Photonics obstacles to overcome

The challenge identified most frequently by last year’s cohort of honourees has not gone away – supply chain problems.

However, it is clear from our honourees’ responses that the root causes of these issues are in much clearer focus throughout the industry this year. Very few answers state that production constraints alone are the issue, but rather list the contributing factors, such as war in Ukraine, increased political polarisation, tarriff disputes and the ‘temptation of protectionism’.

Several of our honourees identified adding fabrication capacity, diversifying suppliers, sourcing critical components closer to home and stockpiling supplies as partial solutions to the supply chain challenges, alongside more specific actions such as last year’s CHIPS and Science Act in the US and the European Chips Act, which entered force in September.

Several respondents pointed out that ongoing shortages will require more active technical steps from the industry too, such as more effort at the planning stages to streamline production and a focus on more efficient devices that require less raw material.

The skills shortage, too, reared its head again this year, with at least one respondent suggesting that the success of the photonics industry in growing the diversity of its technologies and the increasing field of applications in which they can be used, is putting pressure on the exisiting workforce. A perceived general decline in people pursuing PhDs at the start of the career pipeline, combined with experienced engineers retiring, are also cited as contributing factors. Some of our honourees see potential in exploring the ability of artificial intelligence (AI) and automation to alleviate at least some of the pressures.

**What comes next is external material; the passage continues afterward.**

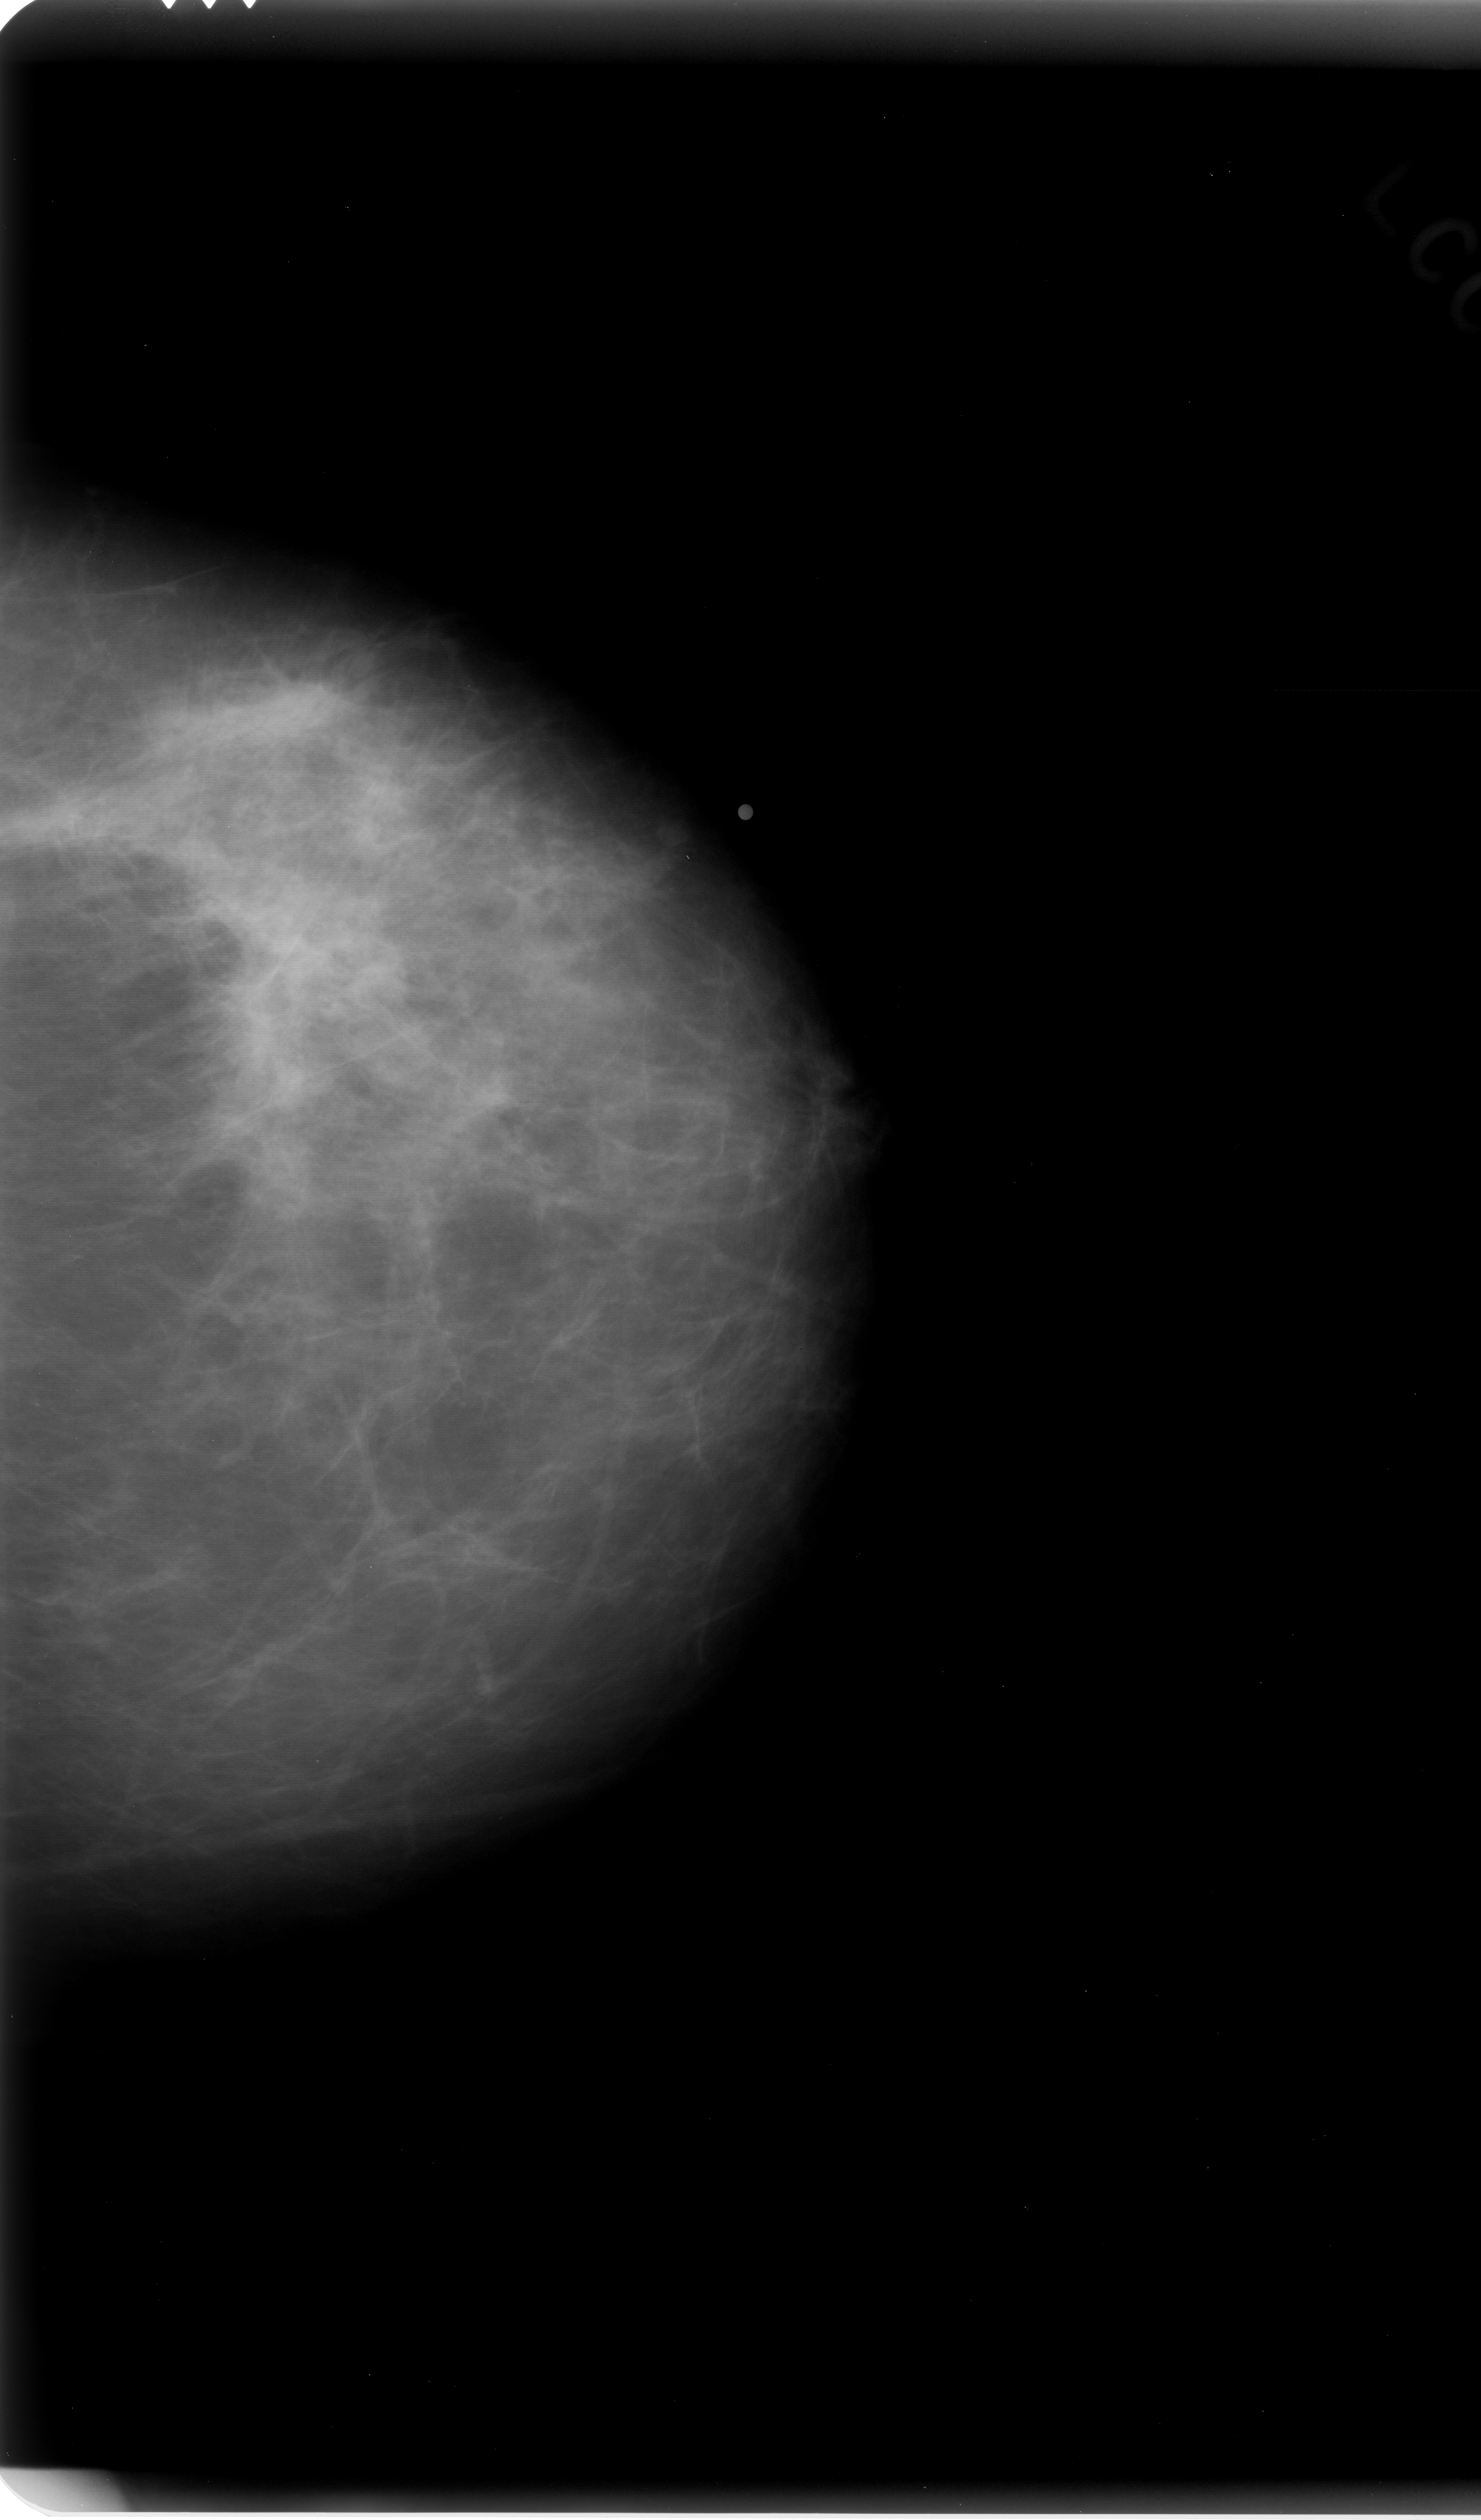
Scanned film-screen mammogram; left breast; CC view; breast composition: almost entirely fatty (BI-RADS density category 1 of 4).
- Mass, shape irregular, margins spiculated; BI-RADS assessment category 5; pathology (as recorded): malignant.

Photonics tech – which ones to watch?

Despite those obstacles, however, a dazzling array of photonics technologies caught our honourees’ eyes this year, first among them the rapidly advancing possibilities that quantum photonics brings. Whether in computing, imaging, optics or communications, the applications of quantum effects were the most-cited technology this year.

However, they were only just pipped by mentions of photonic integrated circuits and silicon photonics in general.

Our honourees are also paying close attention to developments in free space optical communications, lidar, biophotonics, high-power lasers, and the “sudden  appearance” of metalenses and metaoptics in actual products, to name but a few.